Gabriel Vahanian est né à Marseille, d’une famille d’immigrés arméniens. Sa scolarité se déroule à Marseille, à Valence où il passe son bac en 1945, puis à Paris pour trois années d’études de théologie. Sa vie bascule lorsqu’il décroche une bourse pour une année d’études à la Faculté de théologie de Princeton, près de New York. Il y obtient sa maîtrise et l’autorisation de poursuivre en doctorat, qu’il soutient en 1958 tout en étant chargé de cours. Sa carrière universitaire se poursuit à l’Université de Syracuse, de 1958 à 1984. Puis, il est nommé professeur d’éthique à la Faculté de théologie protestante de Strasbourg, jusqu’à sa retraite en 1995.

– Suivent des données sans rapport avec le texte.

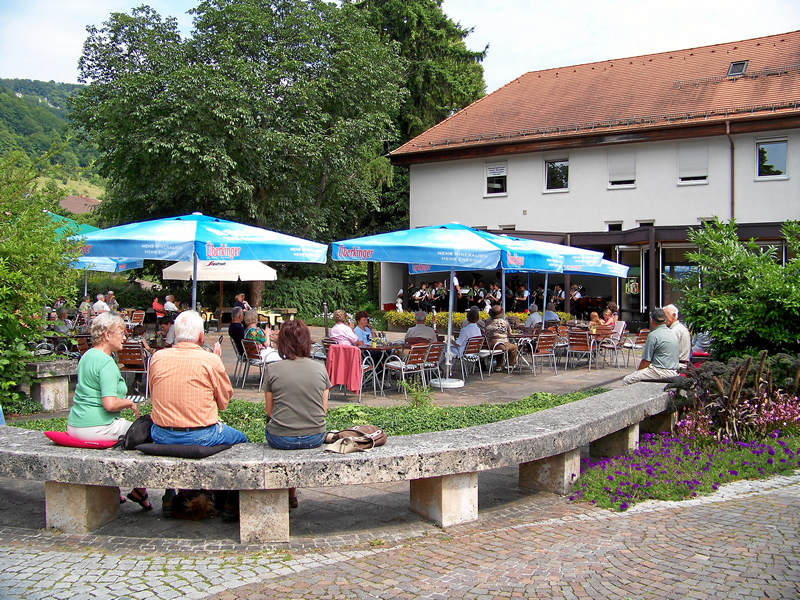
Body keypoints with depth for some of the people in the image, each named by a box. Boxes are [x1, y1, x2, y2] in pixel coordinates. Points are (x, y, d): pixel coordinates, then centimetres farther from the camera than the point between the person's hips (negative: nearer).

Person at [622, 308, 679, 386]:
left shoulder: (653, 335, -12)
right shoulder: (673, 334, 13)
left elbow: (646, 361, -12)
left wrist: (638, 371, 7)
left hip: (661, 372, -9)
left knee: (627, 381, -7)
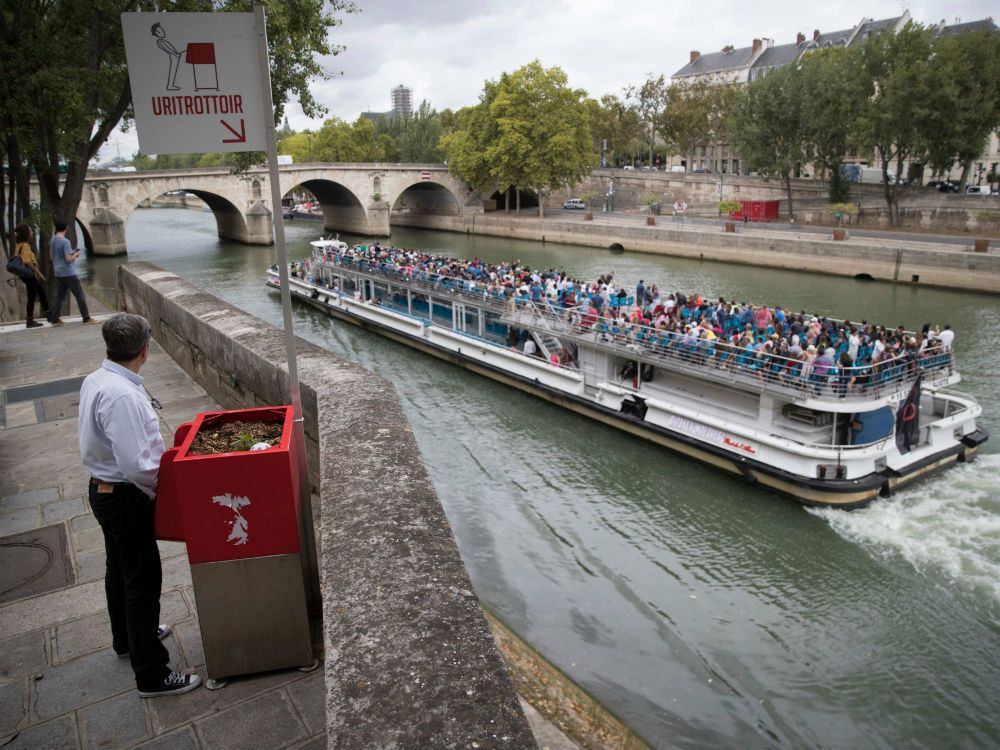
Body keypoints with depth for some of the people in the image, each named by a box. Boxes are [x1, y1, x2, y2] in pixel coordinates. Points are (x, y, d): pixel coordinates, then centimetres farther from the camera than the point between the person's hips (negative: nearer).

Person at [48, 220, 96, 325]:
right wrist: (75, 255, -2)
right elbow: (68, 259, -21)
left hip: (58, 273, 8)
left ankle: (55, 319, 12)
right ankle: (86, 318, -2)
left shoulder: (53, 240, 8)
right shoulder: (65, 242, -17)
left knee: (60, 295, 12)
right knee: (80, 295, -3)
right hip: (68, 273, -8)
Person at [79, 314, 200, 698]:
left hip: (103, 489, 10)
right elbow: (136, 465, -30)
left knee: (119, 570, 26)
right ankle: (152, 674, 13)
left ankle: (127, 638, 48)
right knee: (143, 580, 1)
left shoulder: (94, 381, 1)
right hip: (126, 498, -10)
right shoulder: (123, 396, -29)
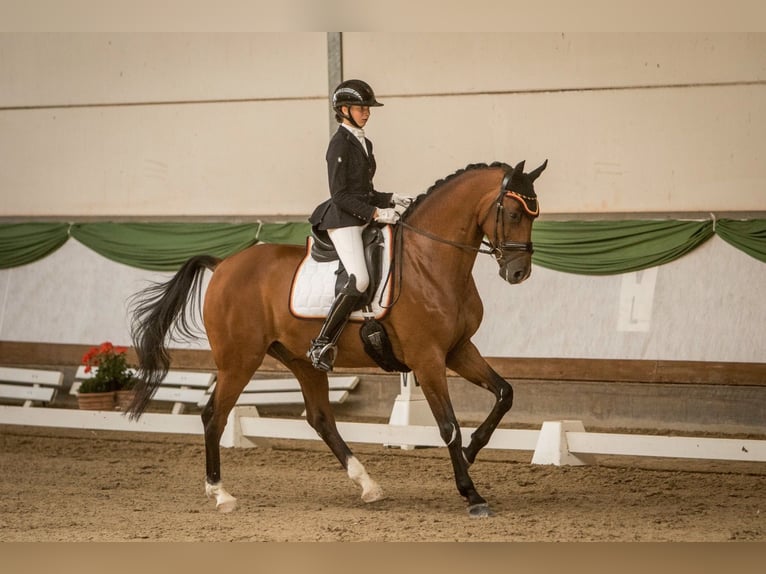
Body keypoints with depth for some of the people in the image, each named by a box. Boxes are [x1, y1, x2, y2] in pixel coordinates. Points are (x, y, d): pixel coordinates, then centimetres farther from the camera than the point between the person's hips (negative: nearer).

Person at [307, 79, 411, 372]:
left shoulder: (364, 143, 16)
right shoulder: (340, 145, -11)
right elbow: (341, 195, -16)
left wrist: (390, 199, 8)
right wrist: (375, 213, -20)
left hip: (365, 218, 10)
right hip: (343, 220, -10)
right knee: (359, 279, -25)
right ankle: (322, 345, -23)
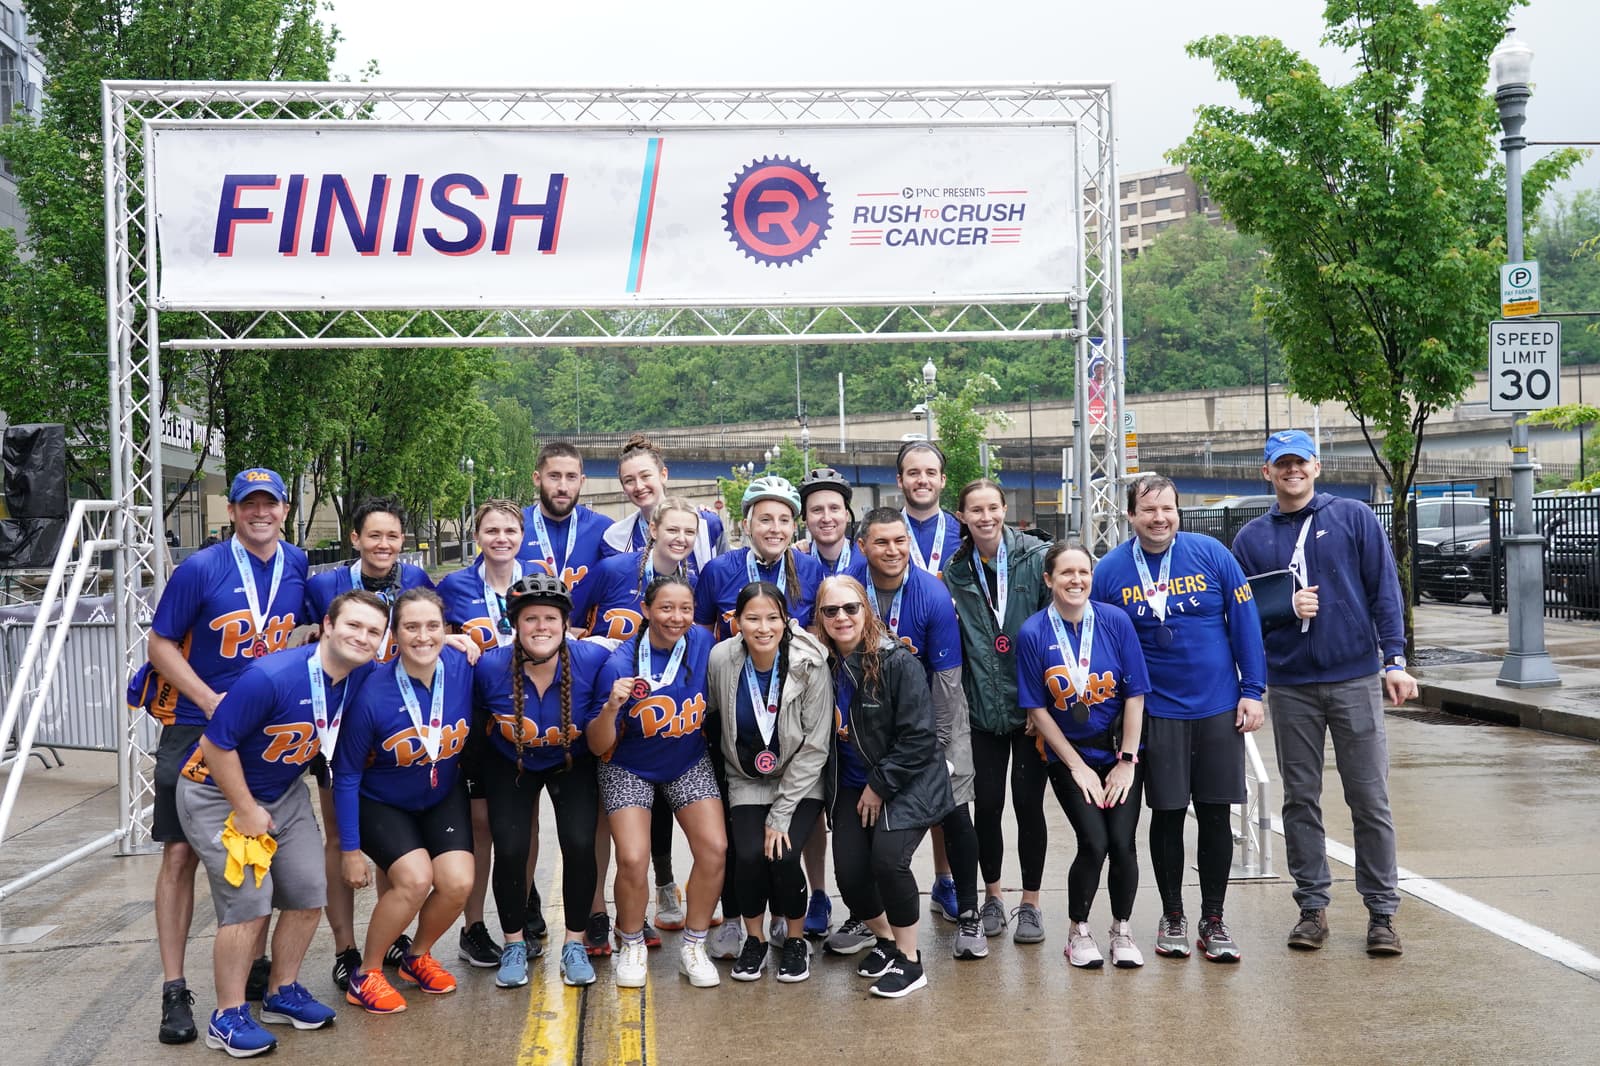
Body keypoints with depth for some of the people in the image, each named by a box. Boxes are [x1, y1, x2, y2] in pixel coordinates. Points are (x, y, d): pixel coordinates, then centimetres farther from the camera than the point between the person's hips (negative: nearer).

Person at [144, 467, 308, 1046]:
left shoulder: (298, 566, 1)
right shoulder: (200, 569, -13)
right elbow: (161, 644, -8)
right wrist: (213, 702, -18)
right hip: (195, 729, -4)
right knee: (181, 854, -2)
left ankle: (255, 968, 26)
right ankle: (174, 991, 5)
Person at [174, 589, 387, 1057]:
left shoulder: (363, 676, -12)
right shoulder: (270, 678, -32)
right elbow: (216, 744, -25)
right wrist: (247, 811, -18)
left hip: (284, 793, 7)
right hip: (218, 793, -7)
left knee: (309, 892, 6)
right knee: (249, 902, -14)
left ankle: (282, 993, 26)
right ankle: (228, 1017, 2)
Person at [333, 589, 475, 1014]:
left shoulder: (464, 669, -22)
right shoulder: (372, 694, -28)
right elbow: (346, 775, -17)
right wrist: (349, 849, -12)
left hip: (444, 795, 4)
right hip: (382, 803, -4)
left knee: (458, 882, -13)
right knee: (415, 878, -23)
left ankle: (417, 956, 18)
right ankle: (365, 975, 0)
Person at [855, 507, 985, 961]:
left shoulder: (934, 596, -20)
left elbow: (946, 677, -14)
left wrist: (939, 745, -12)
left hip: (934, 717, -2)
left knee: (955, 812, -7)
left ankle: (968, 915, 9)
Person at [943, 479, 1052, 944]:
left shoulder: (1036, 557, -6)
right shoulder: (956, 571, 3)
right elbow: (951, 639, 7)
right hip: (984, 708, 2)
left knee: (1028, 802, 1)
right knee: (987, 802, 5)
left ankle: (1031, 903, 17)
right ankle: (992, 897, 24)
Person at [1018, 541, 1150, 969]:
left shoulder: (1116, 621, -7)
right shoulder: (1033, 634, -10)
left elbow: (1135, 694, -3)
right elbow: (1037, 710, -5)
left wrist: (1127, 761, -5)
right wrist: (1078, 766, -6)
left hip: (1119, 752, 1)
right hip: (1069, 757, -1)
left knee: (1122, 841, -8)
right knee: (1094, 842, -13)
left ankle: (1122, 931, 17)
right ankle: (1078, 932, 12)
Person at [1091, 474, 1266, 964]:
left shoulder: (1211, 554, -5)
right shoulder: (1110, 571, -4)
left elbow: (1245, 621, -2)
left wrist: (1252, 691, -4)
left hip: (1219, 708, 0)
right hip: (1156, 712, 0)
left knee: (1216, 815, 5)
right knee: (1167, 815, 7)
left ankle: (1213, 921, 18)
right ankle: (1172, 917, 23)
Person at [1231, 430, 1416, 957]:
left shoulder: (1354, 518, 2)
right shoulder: (1252, 537, 8)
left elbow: (1384, 590, 0)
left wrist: (1395, 660, -8)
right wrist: (1284, 605, -8)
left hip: (1355, 678, -2)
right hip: (1290, 685, 2)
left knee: (1370, 800, 1)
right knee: (1300, 800, 7)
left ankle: (1382, 912, 10)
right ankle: (1312, 906, 18)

Gabriel Vahanian restera dans l’histoire de la théologie comme l’auteur en 1961 d’un ouvrage qui allait avoir un retentissement mondial. The Death of God (La Mort de Dieu, publiée en France en 1962), au titre provocateur, est une puissante critique de la religion telle qu’elle était vécue dans la société américaine des années cinquante. Vahanian y montre que le Dieu omniprésent aux États-Unis est très éloigné du Dieu de la Bible. Malgré son titre, il s’agit d’un livre classiquement protestant, dans la lignée de la théologie de Karl Barth, en ce qu’il combat les idoles, les faux dieux pour faire place au Dieu de Jésus-Christ. Karl Barth ne réagira pas à La Mort de Dieu, contrairement à un autre « géant » de la théologie de langue allemande, Rudolf Bultmann, qui exprimera son enthousiasme dans une lettre qui trouvera place dans l’édition allemande de l’ouvrage, Kultur ohne Gott (1973). Durant sa période américaine, Gabriel Vahanian multipliera les conférences, devenant, au gré des traductions, le théologien français le plus connu dans le monde, à l’exception de son pays d’origine, où son influence restera toujours limitée.
Par la suite, Gabriel Vahanian orientera ses recherches théologiques sur le thème de la technique, une problématique qui est également au centre de l’oeuvre de Jacques Ellul. Mais autant ce dernier propose une vision pessimiste, très critique, de ce qu’il appelle le « système technicien », autant Vahanian voit les choses de manière plus optimiste : en s’appuyant sur le concept d’utopie, il pointe les affinités mutuelles qui unissent la foi chrétienne et la technique. Il s’agit, pour le chrétien soucieux de rester fidèle à la tradition biblique, de changer le monde (ici et maintenant) bien plus que de changer de monde (dans l’au-delà). La théologie de Gabriel Vahanian met l’accent sur le Dieu qui règne plus que sur le Dieu qui sauve. Cette thématique est développée dans son maître-ouvrage Dieu et l’utopie, l’Église et la technique, paru en 1977.
Théologien virtuose, souvent accusé d’être hermétique (toute son oeuvre peut se lire comme un grand poème en prose), il publie en 1989 le très recommandable Dieu anonyme, présentation accessible des grands thèmes de sa pensée, comprenant une confession de foi trinitaire, magnifique synthèse de sa théologie et de son style.